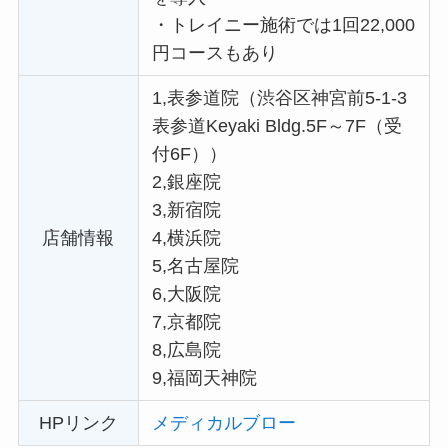
・
トレイニー施術では1回22,000
円コースもあり
1,表参道院（渋谷区神宮前5-1-3
表参道Keyaki Bldg.5F～7F（受
付6F））
2,銀座院
3,新宿院
店舗情報
4,横浜院
5,名古屋院
6,大阪院
7,京都院
8,広島院
9,福岡天神院
HPリンク
メディカルブロー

== == ==

Action item: Take the listing and print it again exactly, but without any pictures.

Exercise output:
・
トレイニー施術では1回22,000
円コースもあり
1,表参道院（渋谷区神宮前5-1-3
表参道Keyaki Bldg.5F～7F（受
付6F））
2,銀座院
3,新宿院
店舗情報
4,横浜院
5,名古屋院
6,大阪院
7,京都院
8,広島院
9,福岡天神院
HPリンク
メディカルブロー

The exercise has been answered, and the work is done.